Lawrence (Jay Ellis) spends the first season of Insecure getting his shit together. At the start, he’s a frustrated app developer with an ill-defined “business plan,” assuaging the pain of each bombed interview by lolling on the couch; near the end, in natty threads and with newfound confidence, he lands a gig at a tech startup and swiftly becomes its star. To watch his scenes is to see a self-improvement montage unspool in slow motion: Buying birthday supplies at Rite Aid to apologize to his girlfriend; enduring a job in retail until his headhunter can come through; preparing lamb for dinner; going on long runs through L.A.; flexing his biceps and flashing that smile, as if the knot of his discontent has at last been kneaded loose. Were his relationship with Issa (series creator Issa Rae) not in the process of coming apart, we’d call Lawrence’s arc a success story—and perhaps, for a spell, it is. He could get it, and indeed he does: When he dicks down Tasha (Dominique Perry) in the season finale, it’s a cause for celebration.

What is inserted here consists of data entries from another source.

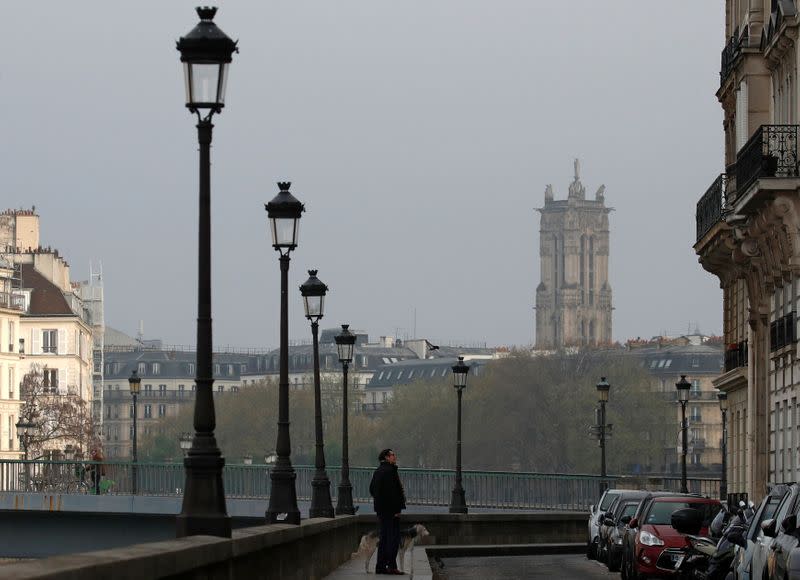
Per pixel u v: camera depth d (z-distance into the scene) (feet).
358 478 296.92
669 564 144.66
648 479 314.14
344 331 223.30
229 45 84.48
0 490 285.84
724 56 258.78
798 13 206.39
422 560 170.71
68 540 277.64
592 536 210.79
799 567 81.56
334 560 149.07
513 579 167.22
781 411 218.59
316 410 195.72
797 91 207.31
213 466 79.71
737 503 132.36
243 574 80.89
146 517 273.33
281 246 155.12
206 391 81.00
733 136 257.14
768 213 207.92
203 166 84.28
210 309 82.79
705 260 270.46
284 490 150.30
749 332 241.55
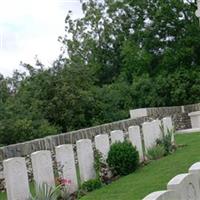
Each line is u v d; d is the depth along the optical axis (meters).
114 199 10.55
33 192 11.80
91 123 22.41
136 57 34.56
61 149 12.04
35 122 18.72
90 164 12.95
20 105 19.92
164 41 34.66
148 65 34.72
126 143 13.70
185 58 34.00
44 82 22.02
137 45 35.22
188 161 14.00
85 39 42.19
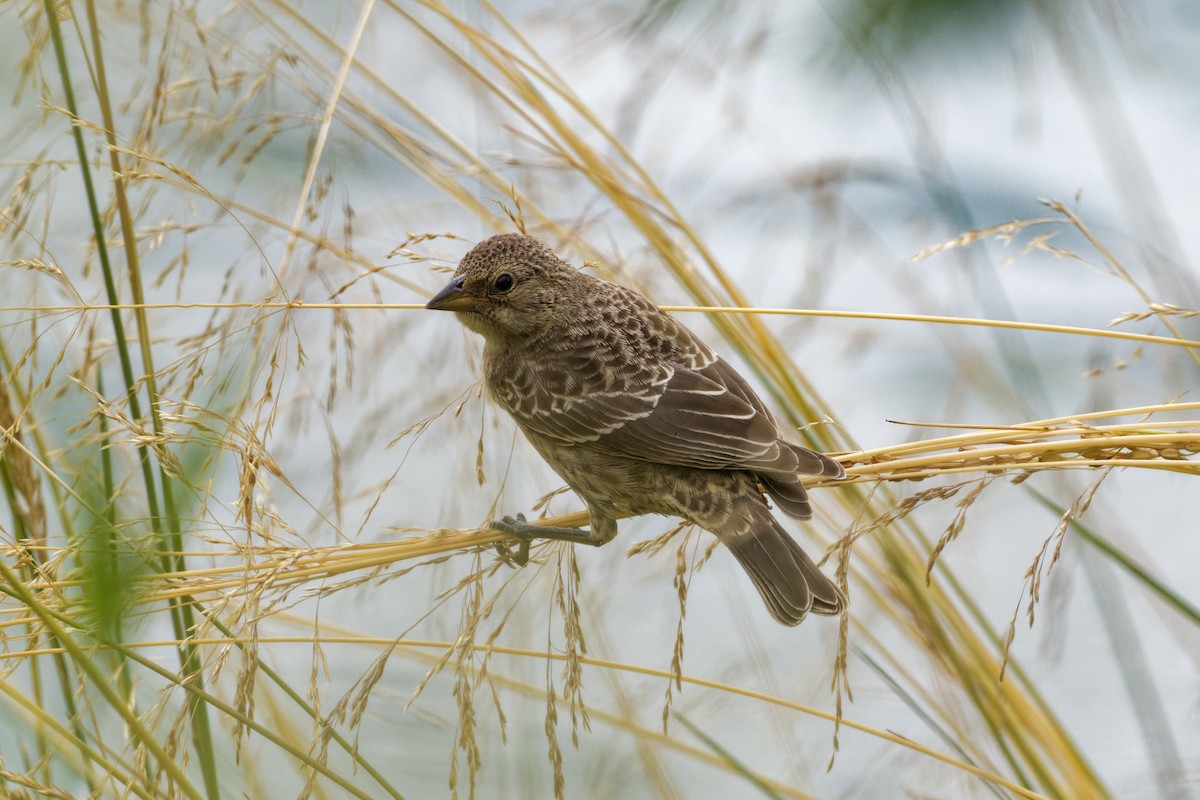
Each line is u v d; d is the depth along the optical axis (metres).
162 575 7.15
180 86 8.46
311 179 7.98
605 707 10.62
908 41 11.48
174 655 8.94
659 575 10.45
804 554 8.18
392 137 9.43
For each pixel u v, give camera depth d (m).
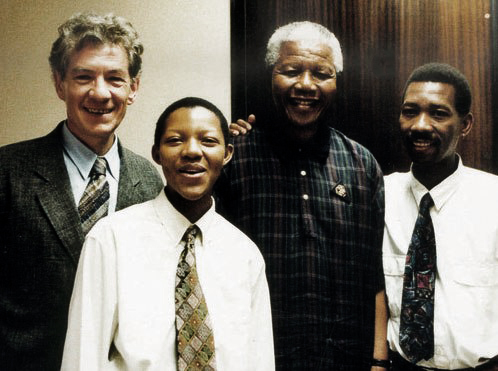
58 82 1.38
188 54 1.63
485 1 1.64
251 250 1.26
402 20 1.65
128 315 1.08
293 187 1.43
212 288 1.18
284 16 1.62
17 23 1.63
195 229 1.20
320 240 1.40
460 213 1.46
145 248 1.15
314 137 1.46
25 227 1.23
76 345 1.08
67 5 1.64
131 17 1.64
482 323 1.39
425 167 1.49
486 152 1.59
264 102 1.55
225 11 1.63
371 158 1.51
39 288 1.22
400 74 1.62
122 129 1.61
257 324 1.24
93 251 1.13
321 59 1.41
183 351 1.10
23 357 1.21
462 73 1.64
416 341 1.40
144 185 1.41
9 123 1.61
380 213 1.48
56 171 1.29
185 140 1.16
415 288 1.43
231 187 1.42
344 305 1.39
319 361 1.37
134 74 1.40
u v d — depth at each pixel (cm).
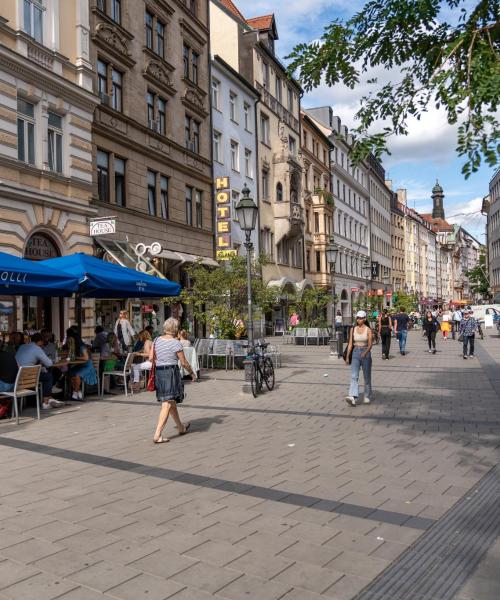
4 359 978
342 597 359
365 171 6794
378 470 646
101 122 2044
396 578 384
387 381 1477
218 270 1919
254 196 3672
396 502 538
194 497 555
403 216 9369
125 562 409
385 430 866
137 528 474
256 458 704
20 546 439
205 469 655
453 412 1009
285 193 4003
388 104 647
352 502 538
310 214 4762
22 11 1672
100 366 1338
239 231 3416
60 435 855
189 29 2778
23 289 1141
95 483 604
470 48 543
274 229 3991
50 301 1827
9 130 1606
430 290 11506
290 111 4356
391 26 647
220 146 3192
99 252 1995
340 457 705
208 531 467
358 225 6456
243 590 368
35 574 391
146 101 2375
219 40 3691
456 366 1853
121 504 535
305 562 409
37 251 1736
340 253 5644
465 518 495
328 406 1094
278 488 582
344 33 670
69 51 1883
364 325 1106
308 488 581
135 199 2270
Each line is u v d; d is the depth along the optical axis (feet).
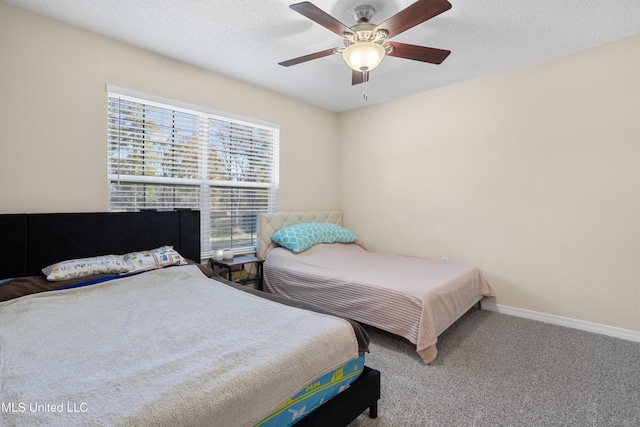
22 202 6.84
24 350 4.00
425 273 9.04
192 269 7.83
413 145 12.24
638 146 7.95
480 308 10.65
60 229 7.06
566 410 5.40
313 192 13.58
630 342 7.98
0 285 5.87
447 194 11.39
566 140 8.97
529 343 7.97
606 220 8.43
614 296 8.36
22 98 6.81
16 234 6.53
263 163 11.82
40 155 7.06
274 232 11.74
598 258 8.56
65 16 7.11
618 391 5.92
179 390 3.14
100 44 7.89
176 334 4.54
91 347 4.12
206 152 10.12
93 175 7.82
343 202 14.69
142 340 4.34
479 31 7.64
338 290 8.47
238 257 10.93
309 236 11.37
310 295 9.19
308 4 5.22
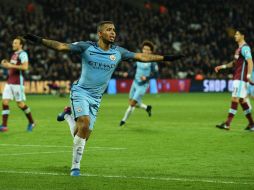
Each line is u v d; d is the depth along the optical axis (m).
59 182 9.56
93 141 15.39
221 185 9.37
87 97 10.48
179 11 58.53
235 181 9.73
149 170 10.85
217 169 10.98
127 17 54.53
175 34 54.22
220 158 12.42
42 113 25.56
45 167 11.11
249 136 16.59
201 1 59.09
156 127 19.33
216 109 28.55
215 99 38.22
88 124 10.27
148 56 10.77
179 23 55.88
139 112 26.53
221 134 17.12
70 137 16.27
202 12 57.59
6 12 50.38
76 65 46.38
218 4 58.41
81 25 51.97
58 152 13.25
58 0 54.44
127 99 37.81
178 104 32.62
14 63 17.52
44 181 9.64
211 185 9.37
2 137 16.28
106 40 10.34
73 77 45.56
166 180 9.80
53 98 39.38
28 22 49.69
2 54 44.69
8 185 9.29
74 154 10.21
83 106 10.31
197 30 54.97
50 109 28.23
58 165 11.38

I mention this because Insecure has spent much of its second season undermining the idea that having one’s shit together is the right goal, at least as Lawrence and Issa and Molly (the indispensable Yvonne Orji) define it. The series’ most brilliant gambit may be to find the feeling of the title in places, and in people, we might not expect: Its protagonists are successful, attractive, still-young Angelenos, of the sort that float comfortably among house parties, hip bars and swanky openings, and yet it’s the characters least swayed by extrinsic markers of status—Tasha, Jered (Langston Kerman), Daniel (Y’lan Noel)—that appear most “secure” in their sense of self-worth. Lawrence’s transformation, though rarely as funny as Issa’s or Molly’s, is the leading example of this retreat from convention. After all, it’s at the moment he seems most assured that his insecurities bubble up to the surface.